The federal legalization of medical cannabis could save the United States healthcare system up to $29 billion per year, according to a recent Leafwell study published in the journal Applied Health Economics and Health Policy.
The study found that employers in states with medical cannabis programs experienced 3.4% lower premium costs for individual coverage plans compared to employers in states without legal access to medical cannabis. Additionally, employers in states with legal medical cannabis access saved on average $238 per individual insurance premium, per year, and $348 per employee-plus-one insurance packages, per year, the study estimated.

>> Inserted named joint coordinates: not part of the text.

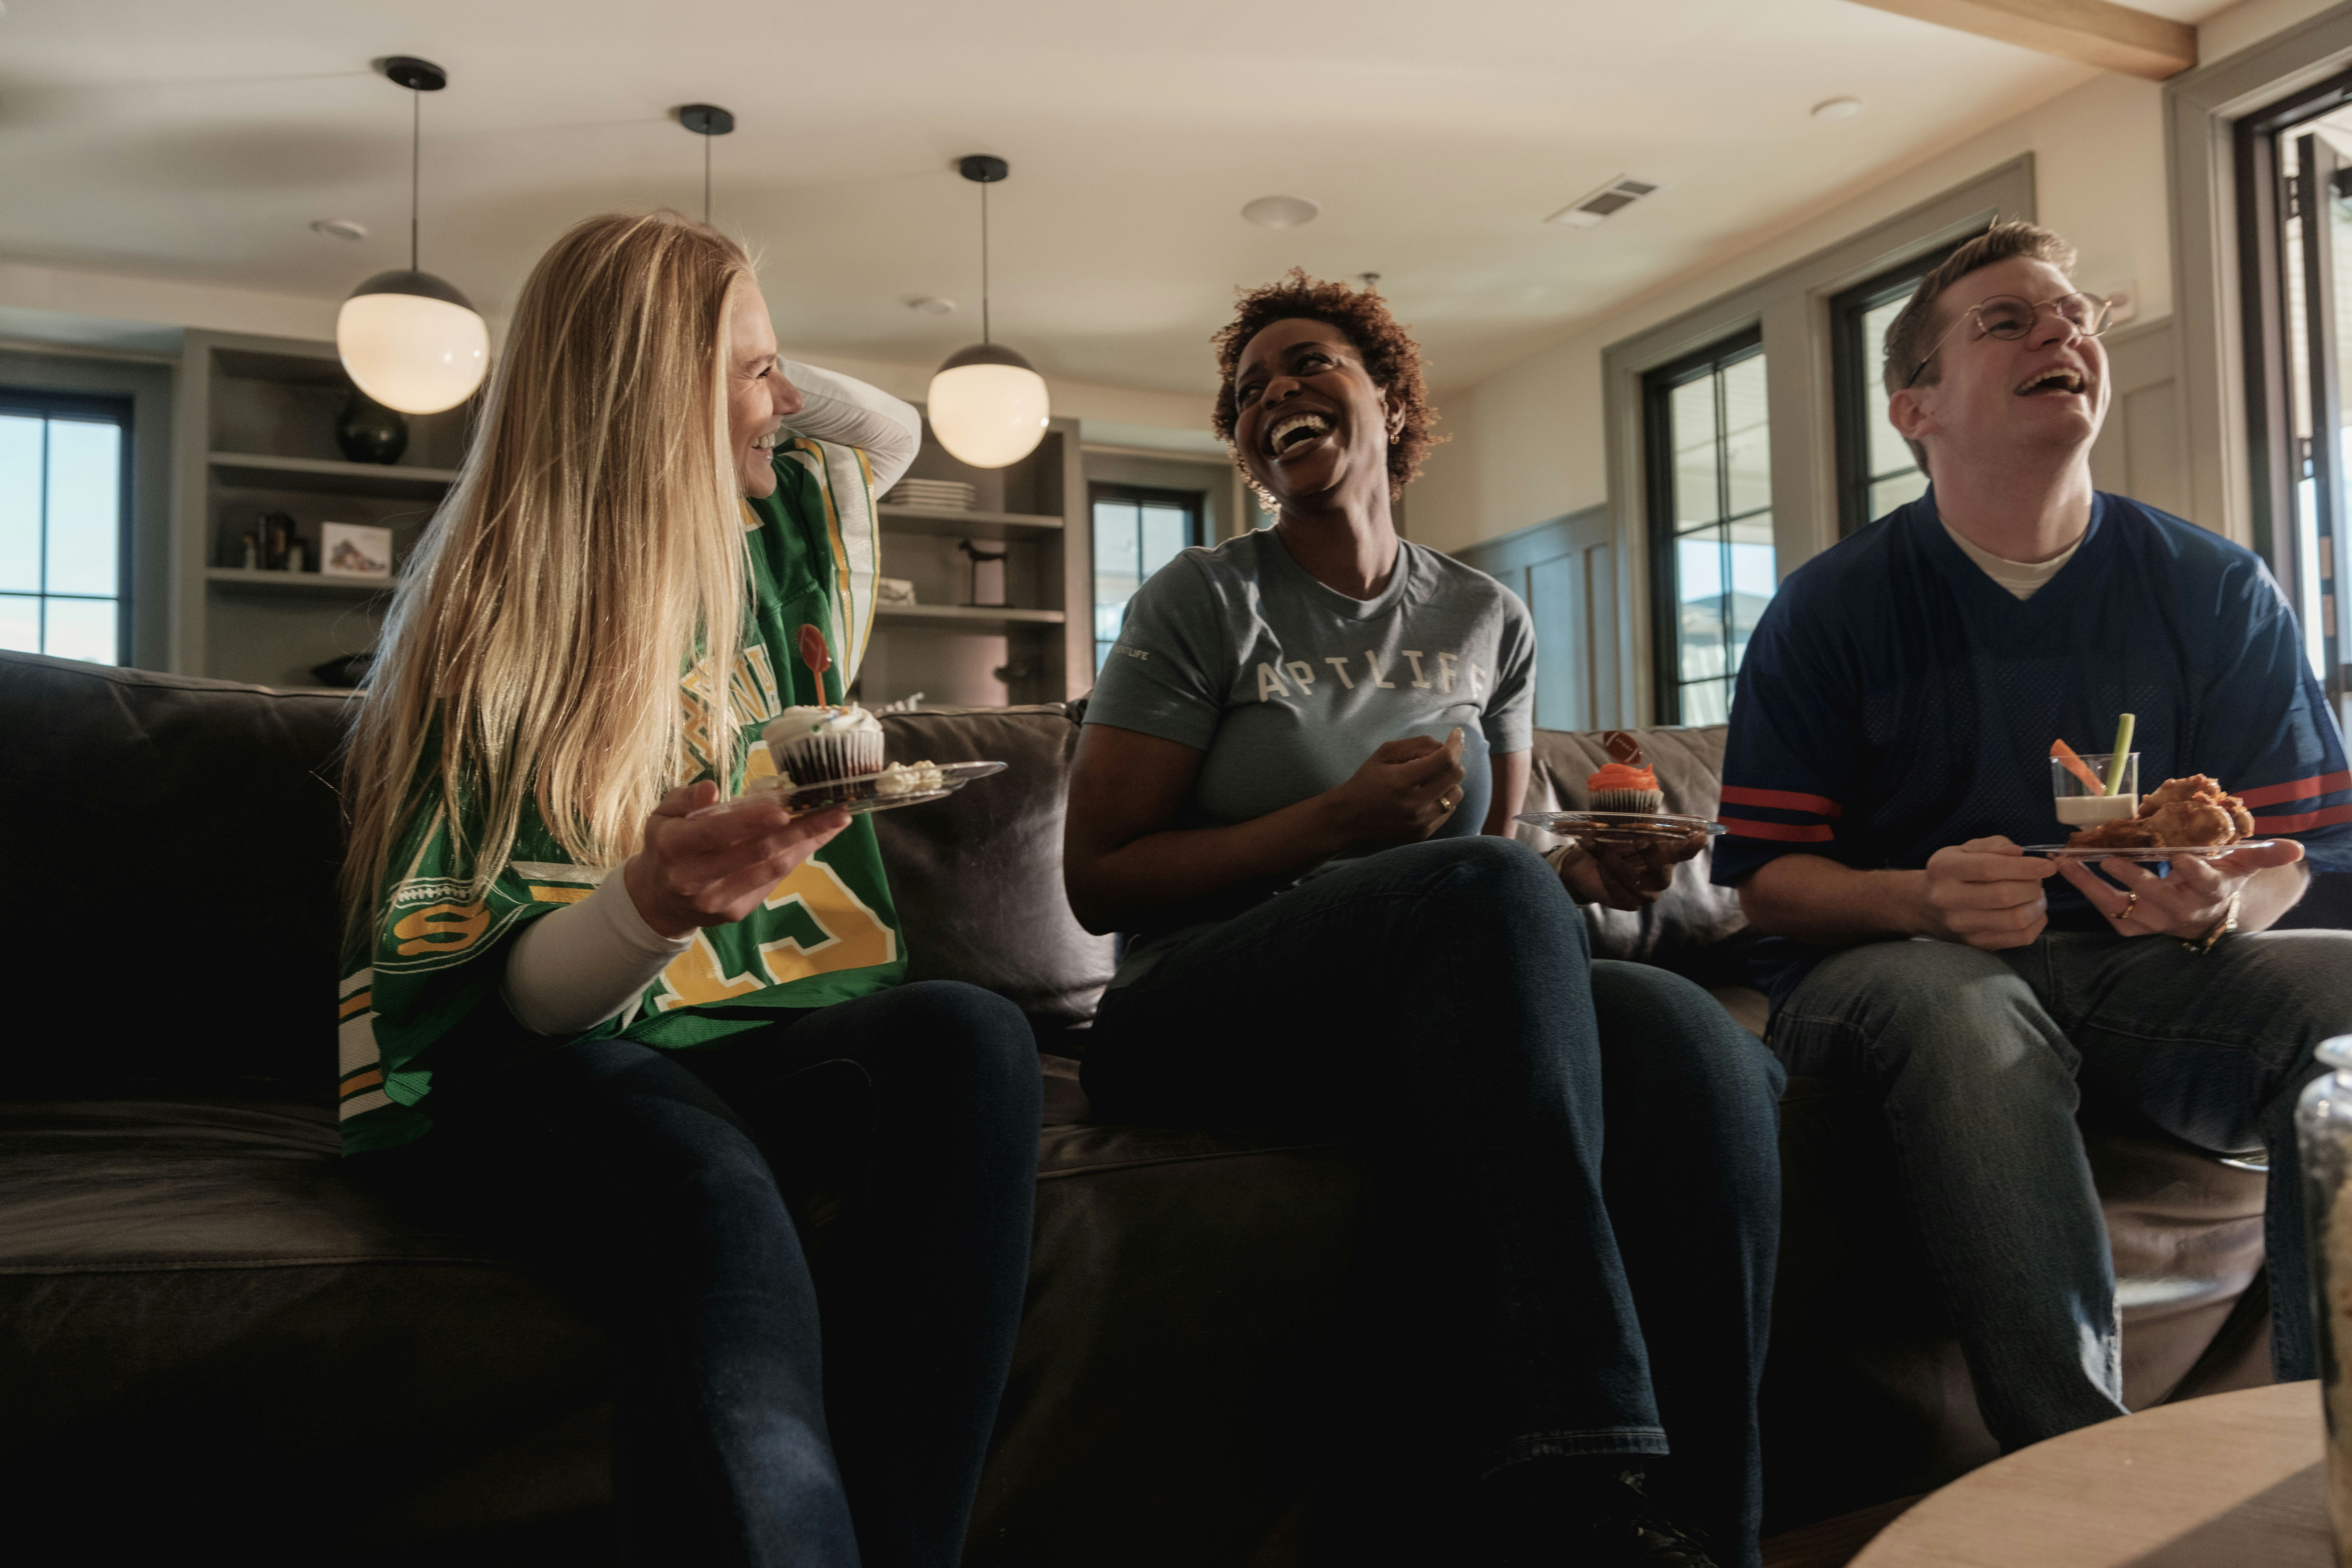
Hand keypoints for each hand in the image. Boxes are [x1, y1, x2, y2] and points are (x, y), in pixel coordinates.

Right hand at [623, 779, 850, 938]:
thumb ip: (684, 799)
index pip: (716, 832)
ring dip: (808, 843)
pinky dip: (795, 858)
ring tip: (836, 820)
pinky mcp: (736, 913)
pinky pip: (772, 882)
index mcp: (674, 848)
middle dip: (800, 830)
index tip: (785, 809)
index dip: (751, 821)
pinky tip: (815, 837)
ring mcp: (719, 900)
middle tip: (836, 810)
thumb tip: (710, 789)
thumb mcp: (661, 815)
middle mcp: (696, 879)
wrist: (656, 901)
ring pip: (771, 870)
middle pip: (756, 853)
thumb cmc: (664, 846)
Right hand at [1319, 730, 1465, 852]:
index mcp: (1401, 781)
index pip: (1444, 760)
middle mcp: (1414, 805)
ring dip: (1449, 782)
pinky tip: (1426, 795)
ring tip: (1432, 778)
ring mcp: (1420, 822)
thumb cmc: (1365, 781)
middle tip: (1443, 755)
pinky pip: (1448, 811)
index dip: (1455, 744)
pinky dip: (1443, 799)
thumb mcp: (1384, 754)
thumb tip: (1446, 744)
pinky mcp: (1423, 833)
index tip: (1456, 734)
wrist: (1347, 820)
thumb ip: (1416, 745)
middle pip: (1455, 776)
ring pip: (1456, 795)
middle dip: (1454, 760)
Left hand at [1558, 831, 1706, 910]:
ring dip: (1608, 857)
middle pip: (1661, 866)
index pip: (1684, 851)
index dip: (1692, 845)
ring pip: (1631, 876)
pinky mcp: (1631, 903)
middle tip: (1638, 839)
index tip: (1698, 836)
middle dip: (1650, 852)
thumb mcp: (1622, 830)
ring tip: (1589, 841)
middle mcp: (1662, 875)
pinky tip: (1593, 862)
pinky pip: (1616, 888)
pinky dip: (1602, 872)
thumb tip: (1642, 803)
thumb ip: (1636, 821)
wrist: (1585, 867)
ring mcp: (1648, 893)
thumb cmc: (1612, 844)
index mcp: (1666, 854)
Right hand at [1916, 835, 2057, 949]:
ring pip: (2015, 919)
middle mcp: (1948, 899)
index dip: (2024, 867)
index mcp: (1944, 869)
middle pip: (2004, 895)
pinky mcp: (1975, 944)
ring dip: (2037, 906)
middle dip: (2032, 886)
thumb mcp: (1965, 850)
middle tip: (2038, 881)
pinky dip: (2037, 924)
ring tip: (2037, 896)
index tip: (2048, 866)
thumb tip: (2019, 853)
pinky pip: (2019, 938)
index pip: (1989, 868)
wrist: (1925, 906)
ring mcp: (1961, 926)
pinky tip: (2034, 912)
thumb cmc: (1952, 872)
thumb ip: (1994, 846)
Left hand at [2054, 839, 2304, 938]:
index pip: (2203, 881)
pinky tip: (2066, 870)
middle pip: (2154, 894)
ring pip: (2119, 906)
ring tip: (2065, 862)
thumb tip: (2295, 848)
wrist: (2205, 916)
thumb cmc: (2220, 880)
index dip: (2191, 870)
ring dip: (2090, 885)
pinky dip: (2084, 892)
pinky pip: (2105, 912)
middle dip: (2131, 877)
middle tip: (2109, 856)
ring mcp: (2152, 920)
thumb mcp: (2242, 865)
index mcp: (2208, 891)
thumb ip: (2263, 853)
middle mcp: (2179, 909)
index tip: (2179, 857)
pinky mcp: (2132, 926)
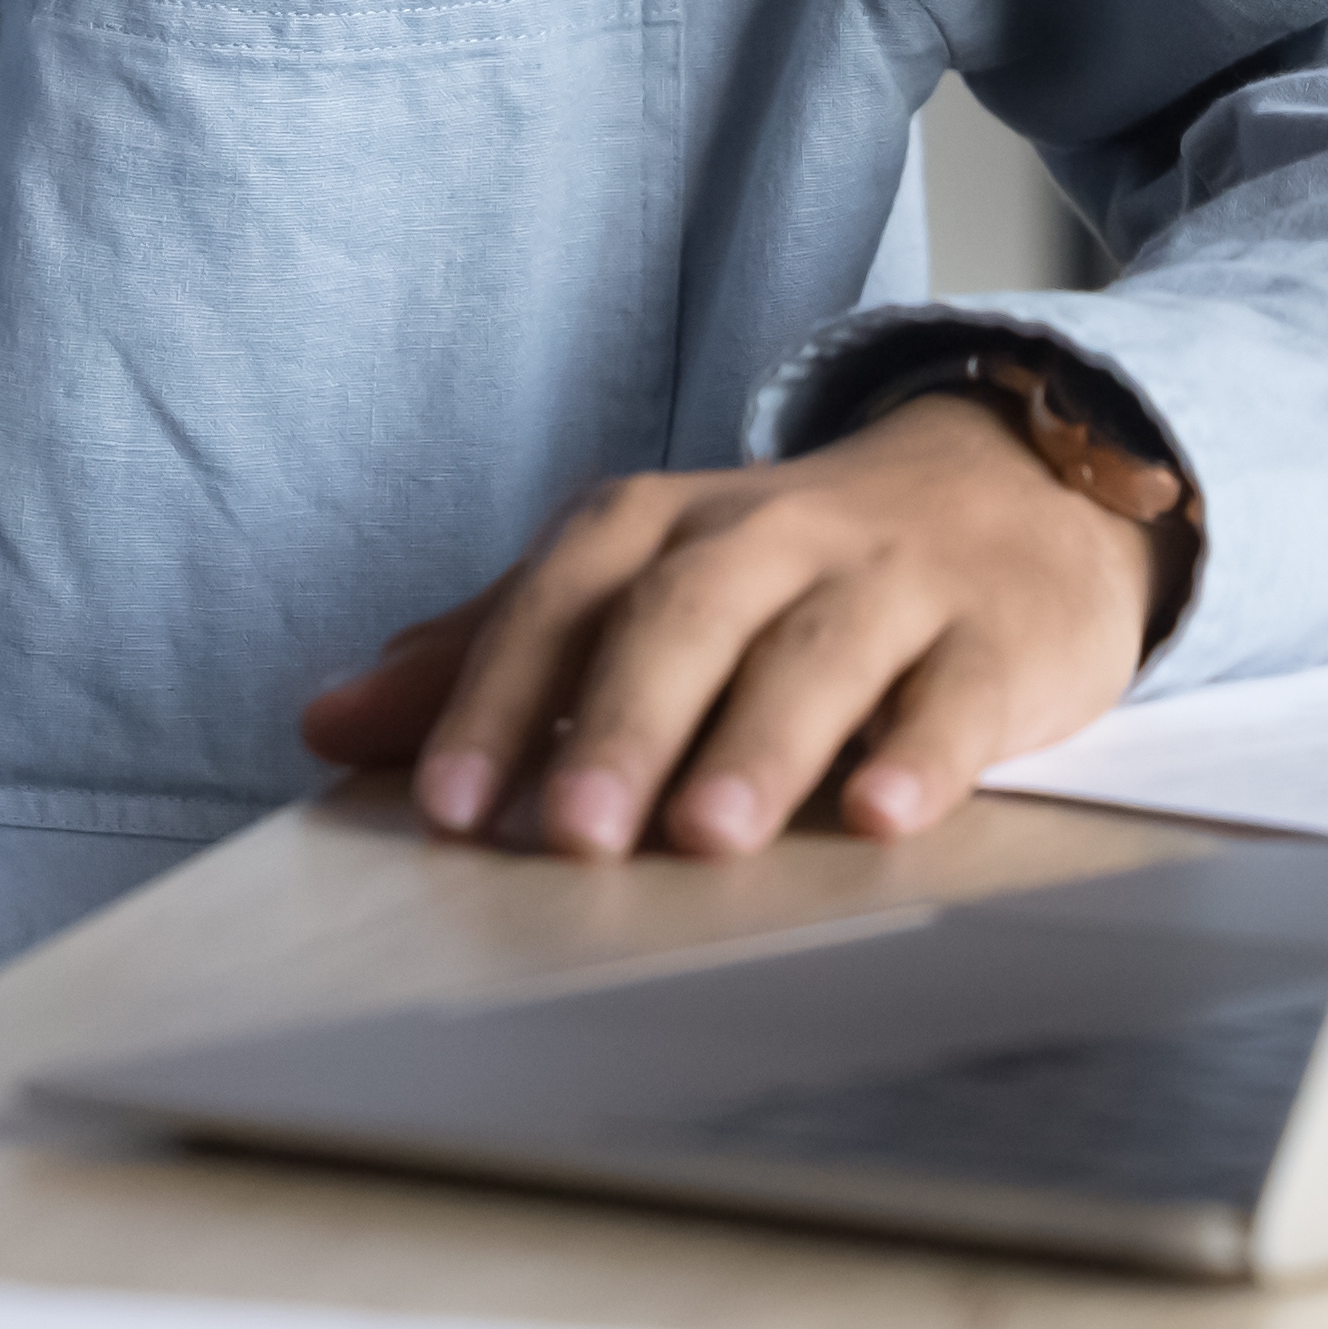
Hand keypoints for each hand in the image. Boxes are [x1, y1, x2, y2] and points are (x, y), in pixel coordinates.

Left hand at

“A company with 50 employees in a state with medical cannabis laws could expect to spend $14,650 less on health insurance premiums per year compared to a similar-sized company in a state without a medical cannabis law.” — Excerpt from the Leafwell report
Leafwell also estimated that if all 50 states had implemented comprehensive medical cannabis reforms, employers would have experienced savings of $14.9 billion on single coverage plans and $8 billion for employee-plus-one coverage plans. Employees, meanwhile, would have seen annual savings of $4.2 billion for single coverage plans and $2.3 billion for employee-plus-one plans.
In total, legal cannabis programs in all 50 states would have accounted for a 0.65% reduction in U.S. healthcare expenditures, which totaled $4.5 trillion in 2022, equalling a potential $29 billion in savings.